I design the zine with Pages, the software widely inadequate for the task and yet somehow freeing thanks to its restrictions. I don’t have to think about all the possibilities, there is only a handful of choice. I select a template that suits the mood of my texts and copy/paste the words from one software to another. I hack and slash each chapter, deleting all the useless prepositions and conjunctions I am fond of adding. I delete too many ‘began’ and ‘start’ and rewrite the sentences they were in. I doubt my writing is any good in spite of the reassuring words from my partner.
I enter full screen and observe the layout. It is pleasingly book like with a massive capital letter at the start of my chapters and illustrations peppered throughout. I’m struggling to find any relevant photos for the chapter on being a lesbian in a foreign land. I scour my folders of photography but nothing strikes me. I will have to come back to it another time. Five o’clock strikes and I’m tired.
I turn the computer off and head outside.
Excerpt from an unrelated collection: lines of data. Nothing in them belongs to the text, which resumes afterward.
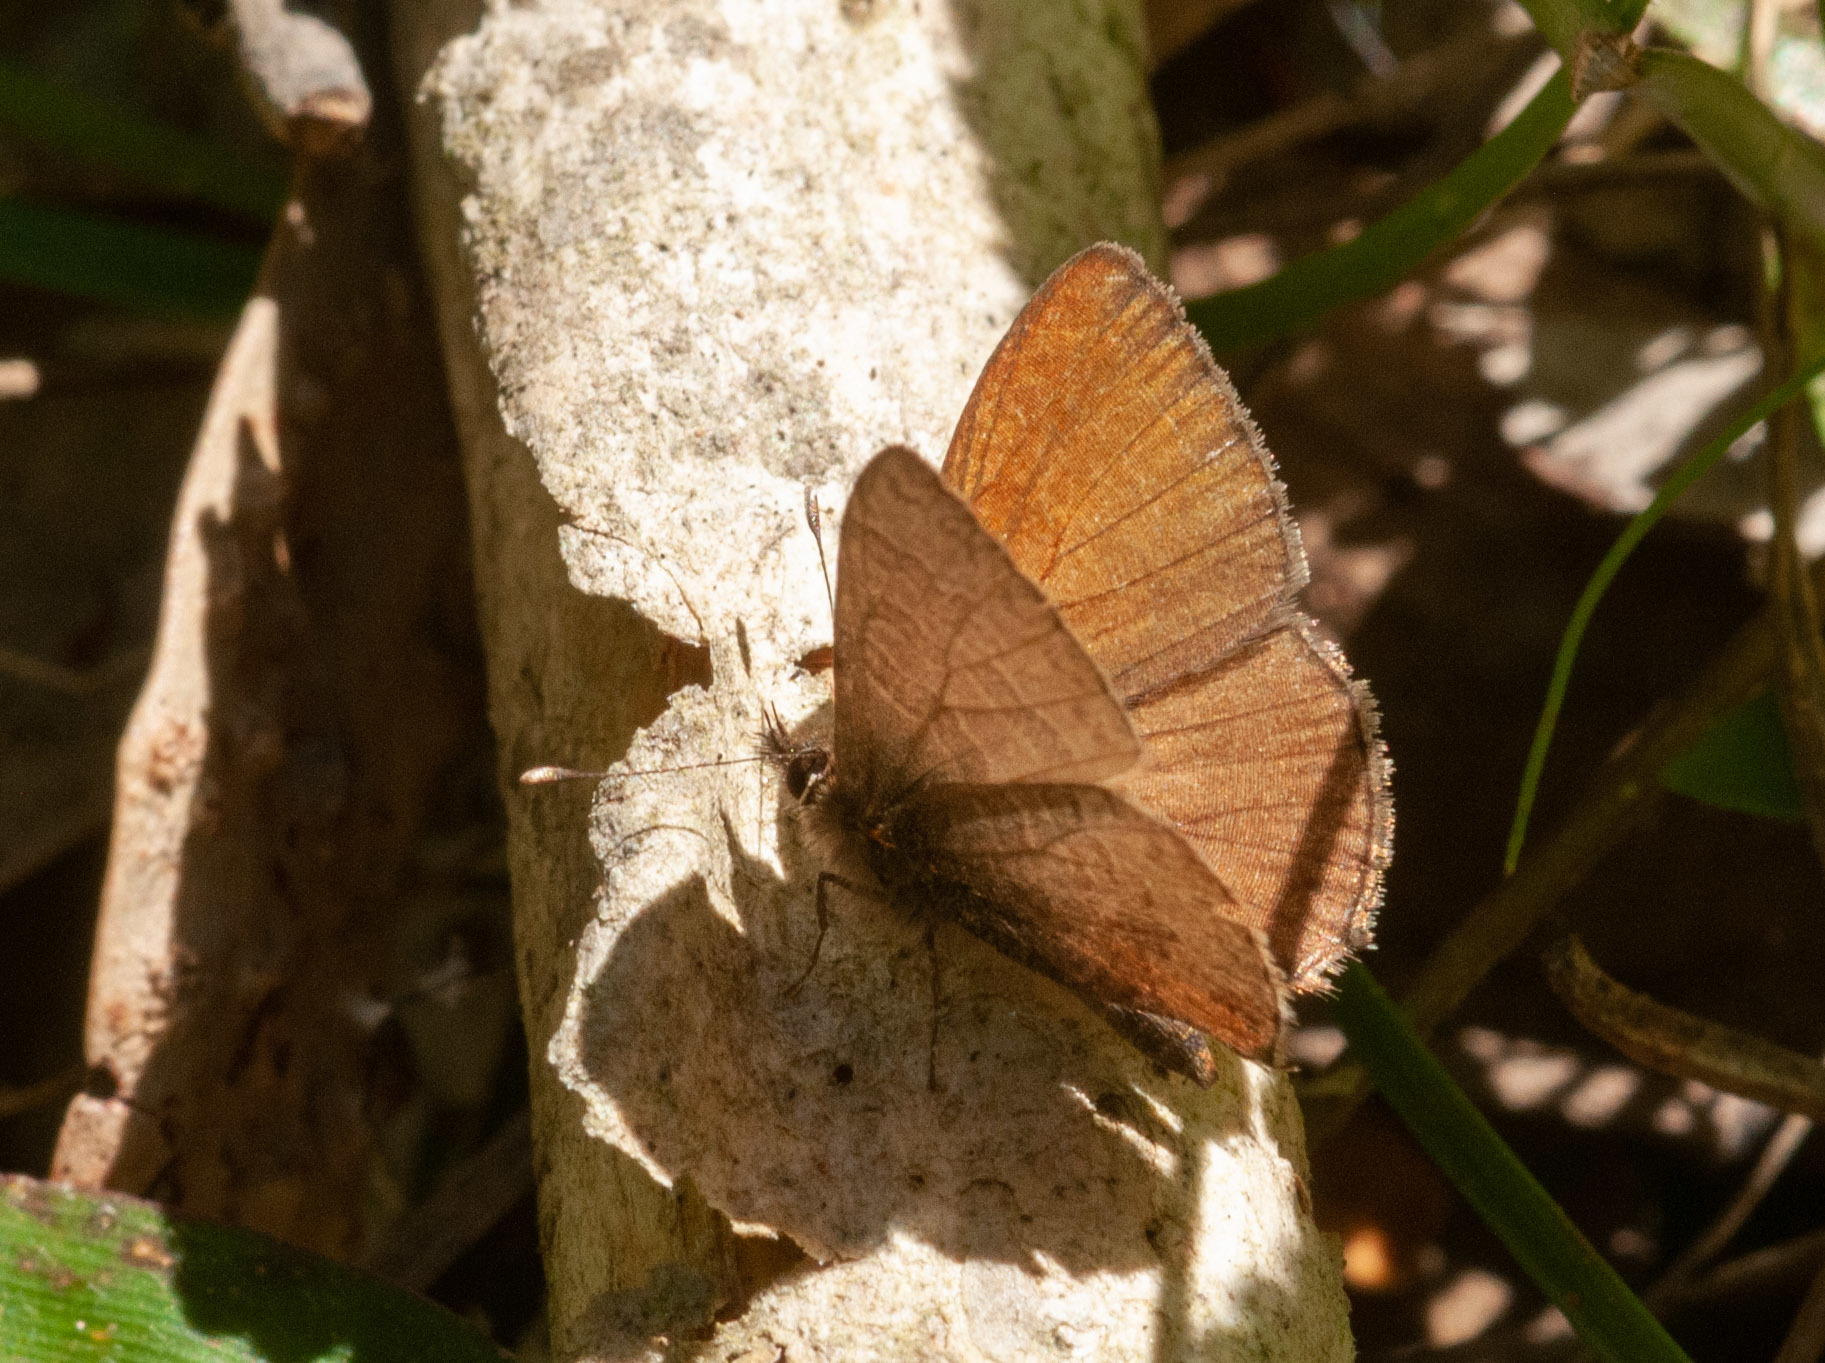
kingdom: Animalia
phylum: Arthropoda
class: Insecta
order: Lepidoptera
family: Lycaenidae
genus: Prosotas
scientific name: Prosotas felderi
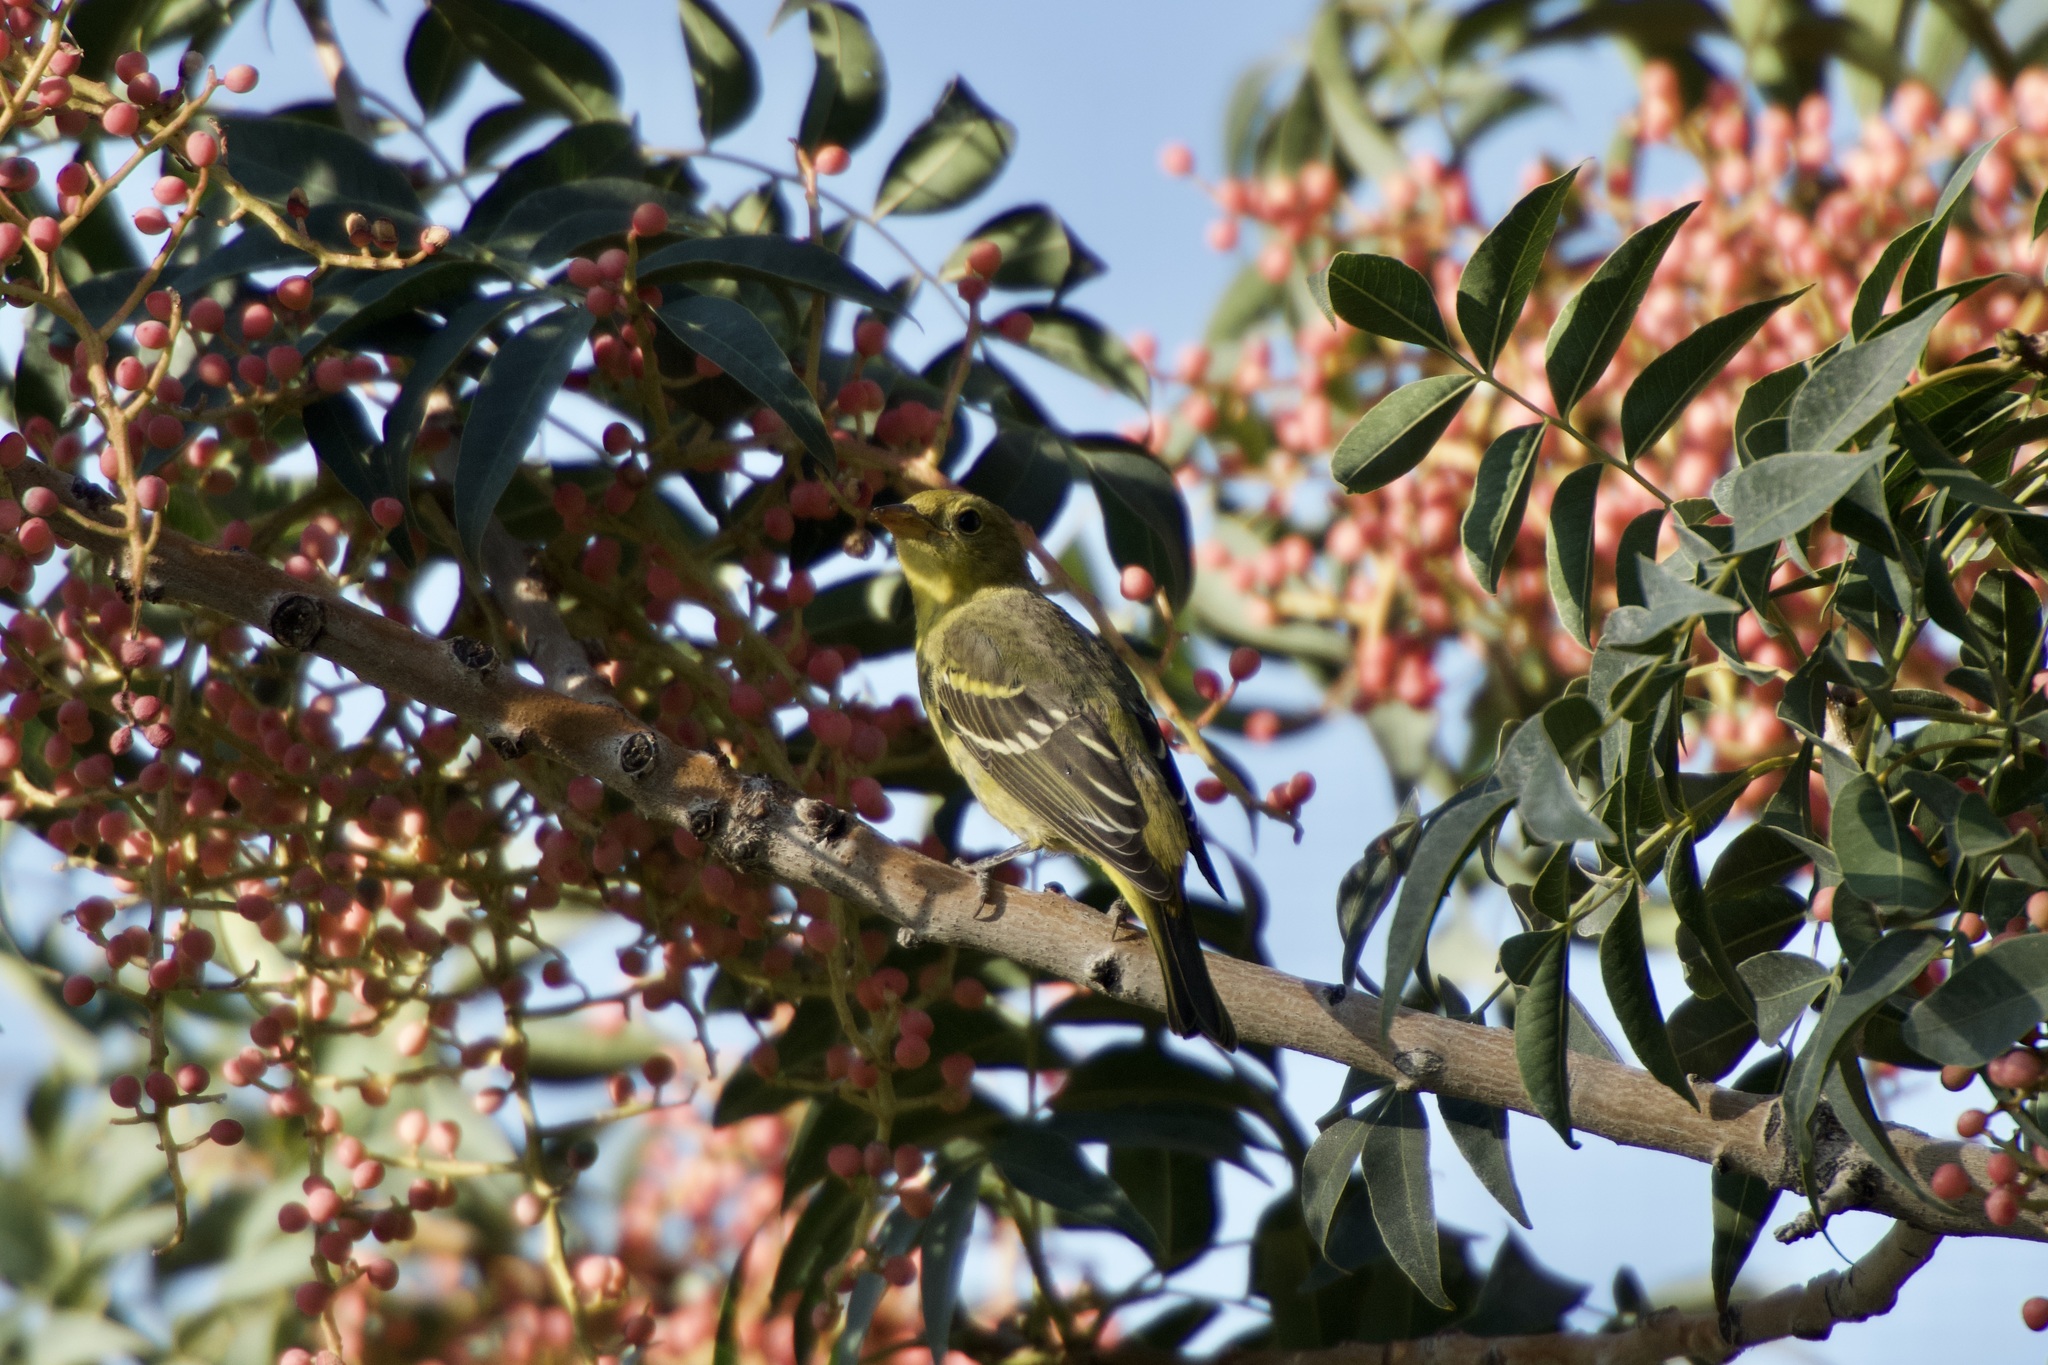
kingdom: Animalia
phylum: Chordata
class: Aves
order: Passeriformes
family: Cardinalidae
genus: Piranga
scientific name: Piranga ludoviciana
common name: Western tanager
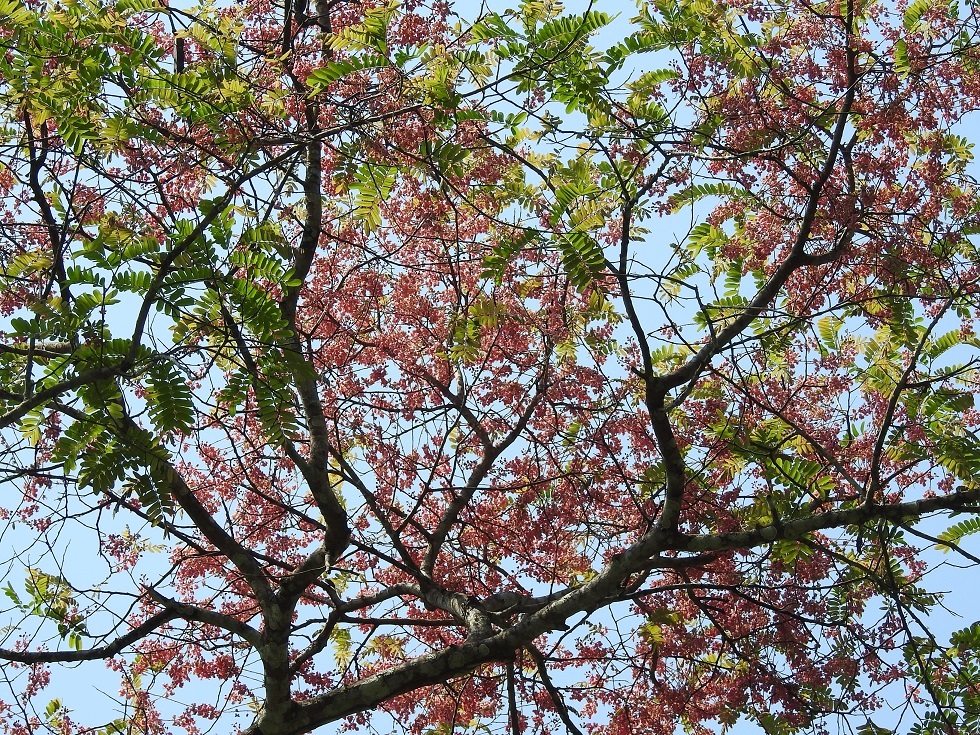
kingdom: Plantae
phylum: Tracheophyta
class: Magnoliopsida
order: Fabales
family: Fabaceae
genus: Cassia
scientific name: Cassia grandis
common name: Appleblossom cassia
It’s cool today. I am still wearing shorts but I need a hoodie to keep myself from shivering. There are stains on it but I don’t care. I walk through streets I am beginning to know like the back of my hand and breathe. I can feel the mental exertion of the day slipping away. The last of the warm rays from the sun melt away the tension in my shoulders. There are barely any people out.
I only walk a short loop. Dinner still needs to be cooked and I am hungry. I avoid the Tesco Express where people are queuing. I don’t think I have seen it free from people once. I pass the post office and remind myself that this is our closest one. My partner will need it to renew her car tax.
I think of the card my nephew has received today. My sister sent me a photo of the envelope but hasn’t told me what my nephew thought of receiving a letter. I hope he liked it. I have never written to him like that. It felt strange to write this way, the words surprisingly difficult to find. In the end, I decided to write as if he was an adult. I told him of the book he chose for me, of the Pokémon game I had been playing. I asked him about the books he is reading and the games he plays. I hope he will write back.
On the welcome mat, a letter from a friend is waiting for me. I will open it tomorrow. For now, it waits with the New Scientist, Garden Answers, and a few packs of Splosh refills.